Thank you so much! So I just want to make sure I have it clear. :) The hospital only doesn't have their own OB/GYN group and they use our private practice. If I have a non global person for whatever reason i.e. transfer of care or change of insurance etc, I do already charge out the ante's separate from their delivery. If they receive rounding visit's the day after they deliver I can charge a subsequent hosp visit and If the the subsequent hosp visit is done on the same day as discharge should I just charge the discharge code? And would this only apply to the true delivery only codes of 59409 and 59514 or would it also apply to the delivery only including post postpartum care codes 59410 and 59515 as well? I assume not for 59410 and 59515...... Thank you so much Ms. Nielynco! once again you save the day for me lol!
 
Thank you so much! So I just want to make sure I have it clear. :) The hospital only doesn't have their own OB/GYN group and they use our private practice. If I have a non global person for whatever reason i.e. transfer of care or change of insurance etc, I do already charge out the ante's separate from their delivery. If they receive rounding visit's the day after they deliver I can charge a subsequent hosp visit and If the the subsequent hosp visit is done on the same day as discharge should I just charge the discharge code? And would this only apply to the true delivery only codes of 59409 and 59514 or would it also apply to the delivery only including post postpartum care codes 59410 and 59515 as well? I assume not for 59410 and 59515...... Thank you so much Ms. Nielynco! once again you save the day for me lol!

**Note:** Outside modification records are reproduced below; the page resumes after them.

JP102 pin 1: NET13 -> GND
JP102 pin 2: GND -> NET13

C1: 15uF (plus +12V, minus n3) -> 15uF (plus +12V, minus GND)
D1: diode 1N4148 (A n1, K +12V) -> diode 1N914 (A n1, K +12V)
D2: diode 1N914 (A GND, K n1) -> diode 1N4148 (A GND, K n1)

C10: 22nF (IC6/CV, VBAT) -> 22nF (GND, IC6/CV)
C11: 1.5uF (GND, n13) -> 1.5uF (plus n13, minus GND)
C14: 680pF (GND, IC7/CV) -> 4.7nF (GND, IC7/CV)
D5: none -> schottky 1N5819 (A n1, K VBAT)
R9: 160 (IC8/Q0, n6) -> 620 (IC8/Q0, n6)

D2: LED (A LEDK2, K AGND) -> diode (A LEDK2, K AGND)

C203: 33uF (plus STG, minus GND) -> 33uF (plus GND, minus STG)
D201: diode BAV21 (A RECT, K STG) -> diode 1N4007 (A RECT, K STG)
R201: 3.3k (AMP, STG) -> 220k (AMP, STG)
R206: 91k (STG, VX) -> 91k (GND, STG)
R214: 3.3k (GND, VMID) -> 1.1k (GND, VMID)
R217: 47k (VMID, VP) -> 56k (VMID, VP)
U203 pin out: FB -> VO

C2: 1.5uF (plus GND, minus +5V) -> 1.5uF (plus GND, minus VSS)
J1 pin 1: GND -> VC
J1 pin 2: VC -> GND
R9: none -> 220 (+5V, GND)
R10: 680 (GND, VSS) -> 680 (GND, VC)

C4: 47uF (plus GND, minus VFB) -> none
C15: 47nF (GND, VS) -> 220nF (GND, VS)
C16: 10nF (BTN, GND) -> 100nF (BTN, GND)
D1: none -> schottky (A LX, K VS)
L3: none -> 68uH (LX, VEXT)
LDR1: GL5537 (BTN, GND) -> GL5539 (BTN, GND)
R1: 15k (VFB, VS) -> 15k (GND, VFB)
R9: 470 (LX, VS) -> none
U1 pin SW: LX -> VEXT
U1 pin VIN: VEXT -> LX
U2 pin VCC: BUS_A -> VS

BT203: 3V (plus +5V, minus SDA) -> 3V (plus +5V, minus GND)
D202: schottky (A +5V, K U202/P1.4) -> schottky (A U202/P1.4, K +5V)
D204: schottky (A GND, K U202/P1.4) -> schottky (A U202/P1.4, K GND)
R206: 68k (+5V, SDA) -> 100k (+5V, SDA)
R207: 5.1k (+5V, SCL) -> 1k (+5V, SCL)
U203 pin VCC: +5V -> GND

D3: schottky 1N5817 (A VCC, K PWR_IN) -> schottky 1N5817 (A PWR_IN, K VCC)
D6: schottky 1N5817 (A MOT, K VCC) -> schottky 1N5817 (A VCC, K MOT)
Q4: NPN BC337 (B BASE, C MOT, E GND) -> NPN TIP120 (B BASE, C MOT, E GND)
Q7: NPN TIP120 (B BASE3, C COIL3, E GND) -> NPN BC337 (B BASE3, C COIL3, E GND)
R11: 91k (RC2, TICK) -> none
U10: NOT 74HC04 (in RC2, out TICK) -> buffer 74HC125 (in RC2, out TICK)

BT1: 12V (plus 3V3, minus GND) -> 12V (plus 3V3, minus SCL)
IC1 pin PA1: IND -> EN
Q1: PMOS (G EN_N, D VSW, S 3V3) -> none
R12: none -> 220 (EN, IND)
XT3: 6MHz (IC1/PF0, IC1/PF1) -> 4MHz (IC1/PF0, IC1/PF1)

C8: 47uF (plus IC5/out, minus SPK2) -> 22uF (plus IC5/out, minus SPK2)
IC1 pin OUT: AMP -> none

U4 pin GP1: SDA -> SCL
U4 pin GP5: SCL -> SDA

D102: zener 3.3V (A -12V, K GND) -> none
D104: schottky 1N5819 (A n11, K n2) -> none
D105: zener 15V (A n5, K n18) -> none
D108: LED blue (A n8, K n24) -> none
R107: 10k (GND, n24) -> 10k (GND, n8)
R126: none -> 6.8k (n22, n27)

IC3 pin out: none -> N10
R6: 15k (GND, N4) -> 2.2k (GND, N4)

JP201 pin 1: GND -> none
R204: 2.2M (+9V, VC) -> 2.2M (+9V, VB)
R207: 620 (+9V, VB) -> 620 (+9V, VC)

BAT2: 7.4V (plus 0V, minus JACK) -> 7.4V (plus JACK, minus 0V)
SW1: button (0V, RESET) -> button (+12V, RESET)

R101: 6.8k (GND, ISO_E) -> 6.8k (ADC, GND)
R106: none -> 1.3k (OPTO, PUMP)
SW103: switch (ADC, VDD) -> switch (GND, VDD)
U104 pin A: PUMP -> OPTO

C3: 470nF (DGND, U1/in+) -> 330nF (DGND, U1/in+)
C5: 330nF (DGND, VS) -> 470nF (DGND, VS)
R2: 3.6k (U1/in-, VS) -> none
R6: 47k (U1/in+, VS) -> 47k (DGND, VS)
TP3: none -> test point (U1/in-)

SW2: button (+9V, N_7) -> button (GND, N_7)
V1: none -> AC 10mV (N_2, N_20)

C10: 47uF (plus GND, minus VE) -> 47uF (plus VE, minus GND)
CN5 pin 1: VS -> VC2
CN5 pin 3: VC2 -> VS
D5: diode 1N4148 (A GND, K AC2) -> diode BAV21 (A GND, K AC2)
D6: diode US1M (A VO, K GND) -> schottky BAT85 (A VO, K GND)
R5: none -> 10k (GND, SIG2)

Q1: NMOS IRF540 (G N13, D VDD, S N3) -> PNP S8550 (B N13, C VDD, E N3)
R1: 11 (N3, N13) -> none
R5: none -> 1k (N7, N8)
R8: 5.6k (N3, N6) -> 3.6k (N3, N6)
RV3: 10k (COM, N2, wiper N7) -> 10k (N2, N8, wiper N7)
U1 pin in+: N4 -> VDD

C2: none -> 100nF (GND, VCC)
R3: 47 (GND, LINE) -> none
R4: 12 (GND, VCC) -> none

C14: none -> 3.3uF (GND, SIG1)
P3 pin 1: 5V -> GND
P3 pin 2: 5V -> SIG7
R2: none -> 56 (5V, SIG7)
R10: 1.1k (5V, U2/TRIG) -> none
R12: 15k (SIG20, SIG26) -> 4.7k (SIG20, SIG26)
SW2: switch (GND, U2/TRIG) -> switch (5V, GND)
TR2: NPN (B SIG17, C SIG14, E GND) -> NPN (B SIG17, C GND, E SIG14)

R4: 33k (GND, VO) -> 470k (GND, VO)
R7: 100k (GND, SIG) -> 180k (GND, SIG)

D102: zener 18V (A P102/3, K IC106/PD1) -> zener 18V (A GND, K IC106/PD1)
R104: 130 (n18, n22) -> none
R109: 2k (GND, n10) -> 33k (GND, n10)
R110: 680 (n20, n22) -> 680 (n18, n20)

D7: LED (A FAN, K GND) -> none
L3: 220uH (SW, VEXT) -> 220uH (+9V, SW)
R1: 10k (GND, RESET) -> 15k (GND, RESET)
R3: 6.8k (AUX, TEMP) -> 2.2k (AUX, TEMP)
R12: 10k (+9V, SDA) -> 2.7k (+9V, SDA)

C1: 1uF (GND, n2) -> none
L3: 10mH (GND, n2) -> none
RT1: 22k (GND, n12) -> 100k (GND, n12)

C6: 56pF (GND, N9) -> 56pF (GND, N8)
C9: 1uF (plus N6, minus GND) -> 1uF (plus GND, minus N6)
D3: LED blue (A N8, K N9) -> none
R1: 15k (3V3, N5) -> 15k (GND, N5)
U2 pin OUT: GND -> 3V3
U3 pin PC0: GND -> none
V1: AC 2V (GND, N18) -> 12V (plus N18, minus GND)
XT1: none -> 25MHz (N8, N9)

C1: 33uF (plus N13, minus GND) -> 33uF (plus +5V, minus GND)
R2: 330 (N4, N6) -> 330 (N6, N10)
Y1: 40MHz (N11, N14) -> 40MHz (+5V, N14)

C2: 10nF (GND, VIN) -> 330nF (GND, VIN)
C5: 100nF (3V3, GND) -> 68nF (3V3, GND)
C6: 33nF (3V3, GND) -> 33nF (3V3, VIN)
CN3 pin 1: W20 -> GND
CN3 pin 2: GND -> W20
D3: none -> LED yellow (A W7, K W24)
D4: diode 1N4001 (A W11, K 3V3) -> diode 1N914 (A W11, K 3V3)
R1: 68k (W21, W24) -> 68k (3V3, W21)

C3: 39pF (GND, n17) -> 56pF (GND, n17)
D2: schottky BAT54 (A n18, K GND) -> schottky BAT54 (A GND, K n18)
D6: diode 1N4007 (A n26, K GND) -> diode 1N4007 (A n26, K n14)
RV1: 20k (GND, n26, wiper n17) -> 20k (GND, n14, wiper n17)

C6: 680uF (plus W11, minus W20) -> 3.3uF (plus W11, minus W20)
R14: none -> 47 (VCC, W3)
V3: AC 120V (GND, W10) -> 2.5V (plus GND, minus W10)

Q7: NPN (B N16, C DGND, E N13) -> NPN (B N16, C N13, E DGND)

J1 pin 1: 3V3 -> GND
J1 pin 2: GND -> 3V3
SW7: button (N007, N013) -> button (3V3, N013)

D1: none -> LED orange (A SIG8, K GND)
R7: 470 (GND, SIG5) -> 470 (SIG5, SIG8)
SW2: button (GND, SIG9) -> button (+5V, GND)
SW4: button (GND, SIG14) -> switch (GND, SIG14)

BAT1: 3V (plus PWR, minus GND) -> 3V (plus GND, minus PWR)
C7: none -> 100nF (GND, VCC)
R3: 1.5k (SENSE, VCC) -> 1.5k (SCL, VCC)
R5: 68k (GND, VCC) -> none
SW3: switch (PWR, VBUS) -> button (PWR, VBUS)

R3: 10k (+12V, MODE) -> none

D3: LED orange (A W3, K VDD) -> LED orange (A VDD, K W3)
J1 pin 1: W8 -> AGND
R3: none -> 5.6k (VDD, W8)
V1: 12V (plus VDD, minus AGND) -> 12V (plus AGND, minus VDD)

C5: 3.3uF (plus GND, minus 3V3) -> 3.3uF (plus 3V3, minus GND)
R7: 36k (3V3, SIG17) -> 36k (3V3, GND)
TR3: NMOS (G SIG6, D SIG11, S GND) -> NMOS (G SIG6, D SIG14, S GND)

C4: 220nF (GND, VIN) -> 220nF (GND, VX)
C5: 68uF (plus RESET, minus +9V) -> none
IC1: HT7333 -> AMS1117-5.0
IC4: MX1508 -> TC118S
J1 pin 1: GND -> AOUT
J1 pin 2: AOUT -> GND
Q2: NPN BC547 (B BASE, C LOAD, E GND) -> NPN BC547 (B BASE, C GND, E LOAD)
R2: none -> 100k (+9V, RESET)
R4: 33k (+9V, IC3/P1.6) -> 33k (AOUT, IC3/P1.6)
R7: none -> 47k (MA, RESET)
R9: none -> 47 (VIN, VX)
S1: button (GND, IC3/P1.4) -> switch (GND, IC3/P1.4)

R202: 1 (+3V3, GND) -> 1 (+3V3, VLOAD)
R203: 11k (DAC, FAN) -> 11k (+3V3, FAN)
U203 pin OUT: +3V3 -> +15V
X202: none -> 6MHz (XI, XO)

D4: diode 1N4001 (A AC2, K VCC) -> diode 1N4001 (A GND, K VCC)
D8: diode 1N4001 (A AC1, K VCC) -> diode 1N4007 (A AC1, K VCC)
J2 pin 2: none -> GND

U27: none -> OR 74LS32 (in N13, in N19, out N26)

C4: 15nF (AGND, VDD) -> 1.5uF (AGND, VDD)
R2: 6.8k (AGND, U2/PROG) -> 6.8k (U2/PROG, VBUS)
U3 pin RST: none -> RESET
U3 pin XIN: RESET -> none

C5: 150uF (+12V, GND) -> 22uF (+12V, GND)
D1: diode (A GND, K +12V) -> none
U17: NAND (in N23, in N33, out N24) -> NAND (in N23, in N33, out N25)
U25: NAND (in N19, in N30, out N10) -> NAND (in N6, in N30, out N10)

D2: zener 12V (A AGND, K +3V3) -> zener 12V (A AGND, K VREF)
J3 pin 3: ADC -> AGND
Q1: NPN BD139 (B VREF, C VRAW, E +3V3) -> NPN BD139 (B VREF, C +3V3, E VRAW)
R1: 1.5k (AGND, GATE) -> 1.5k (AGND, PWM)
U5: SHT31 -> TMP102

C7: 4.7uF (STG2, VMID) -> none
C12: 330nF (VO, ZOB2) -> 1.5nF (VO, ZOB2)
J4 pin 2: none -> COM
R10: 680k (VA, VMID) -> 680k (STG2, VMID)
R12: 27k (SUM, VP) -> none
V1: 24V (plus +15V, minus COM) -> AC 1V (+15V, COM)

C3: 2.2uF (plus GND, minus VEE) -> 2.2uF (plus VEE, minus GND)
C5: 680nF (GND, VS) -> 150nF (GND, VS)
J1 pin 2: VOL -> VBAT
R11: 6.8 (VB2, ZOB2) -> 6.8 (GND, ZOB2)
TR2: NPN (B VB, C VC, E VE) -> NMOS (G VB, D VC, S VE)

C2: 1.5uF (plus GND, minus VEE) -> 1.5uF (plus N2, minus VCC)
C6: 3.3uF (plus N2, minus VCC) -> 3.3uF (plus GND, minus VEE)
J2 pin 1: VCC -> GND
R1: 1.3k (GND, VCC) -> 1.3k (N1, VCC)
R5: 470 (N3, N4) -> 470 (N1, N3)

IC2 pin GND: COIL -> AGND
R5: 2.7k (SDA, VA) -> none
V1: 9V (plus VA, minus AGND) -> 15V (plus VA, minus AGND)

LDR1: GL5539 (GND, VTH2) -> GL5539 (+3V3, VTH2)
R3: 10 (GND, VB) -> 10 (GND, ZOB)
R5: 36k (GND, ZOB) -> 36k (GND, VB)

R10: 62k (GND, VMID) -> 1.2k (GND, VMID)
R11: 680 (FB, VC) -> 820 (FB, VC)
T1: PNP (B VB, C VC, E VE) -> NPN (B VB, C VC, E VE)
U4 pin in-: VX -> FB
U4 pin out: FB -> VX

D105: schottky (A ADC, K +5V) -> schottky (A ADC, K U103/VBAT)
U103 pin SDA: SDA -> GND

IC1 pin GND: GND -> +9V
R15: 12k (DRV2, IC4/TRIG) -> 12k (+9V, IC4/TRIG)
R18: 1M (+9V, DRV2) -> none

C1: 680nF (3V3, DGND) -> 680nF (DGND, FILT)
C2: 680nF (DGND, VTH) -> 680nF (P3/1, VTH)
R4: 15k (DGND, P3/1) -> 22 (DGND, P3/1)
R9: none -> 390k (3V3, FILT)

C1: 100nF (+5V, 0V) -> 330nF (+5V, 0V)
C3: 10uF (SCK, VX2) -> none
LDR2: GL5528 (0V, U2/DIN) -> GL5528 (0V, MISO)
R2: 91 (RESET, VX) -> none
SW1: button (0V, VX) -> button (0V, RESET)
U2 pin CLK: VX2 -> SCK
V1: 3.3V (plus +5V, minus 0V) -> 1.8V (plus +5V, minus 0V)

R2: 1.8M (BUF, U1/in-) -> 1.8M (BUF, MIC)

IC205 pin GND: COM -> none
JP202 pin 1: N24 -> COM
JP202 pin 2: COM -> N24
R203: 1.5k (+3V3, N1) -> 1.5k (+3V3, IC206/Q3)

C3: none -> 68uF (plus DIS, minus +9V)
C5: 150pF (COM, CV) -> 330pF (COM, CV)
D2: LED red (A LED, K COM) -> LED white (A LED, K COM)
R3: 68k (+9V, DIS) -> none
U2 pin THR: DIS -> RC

The billing for PP visits would be included in 59410 and 59515 - theses codes include both inpatient and outpatient PP visits, just not the antepartum visits. And yes, per CPT: The hospital discharge day codes 99238 and 99239 include all the E/M services performed on the day of discharge. You will find this rule in the CPT book in a note following code 99239.
 
The billing for PP visits would be included in 59410 and 59515 - theses codes include both inpatient and outpatient PP visits, just not the antepartum visits. And yes, per CPT: The hospital discharge day codes 99238 and 99239 include all the E/M services performed on the day of discharge. You will find this rule in the CPT book in a note following code 99239.
thanks so much ms.nielynco!
 
So I'm about to code subsequent care and discharge for a true delivery only 59409 code and the rounding visit and discharge are on the same day! what do you think i should do.... combine the work and do a higher level subsequent care code or do the discharge day management over 30 min 99239? I'm also using diagnosis code of z39.1.
Thanks so much!
 
So I'm about to code subsequent care and discharge for a true delivery only 59409 code and the rounding visit and discharge are on the same day! what do you think i should do.... combine the work and do a higher level subsequent care code or do the discharge day management over 30 min 99239? I'm also using diagnosis code of z39.1.
Thanks so much!
Per CPT you would only report the discharge code by adding up all the care that day unless they provided admission and discharge services on the same date and then you report a different CPT code.
 
Per CPT you would only report the discharge code by adding up all the care that day unless they provided admission and discharge services on the same date and then you report a different CPT code.
life savor!! sorry i didn't see that in the book and missed it, i appreciate you!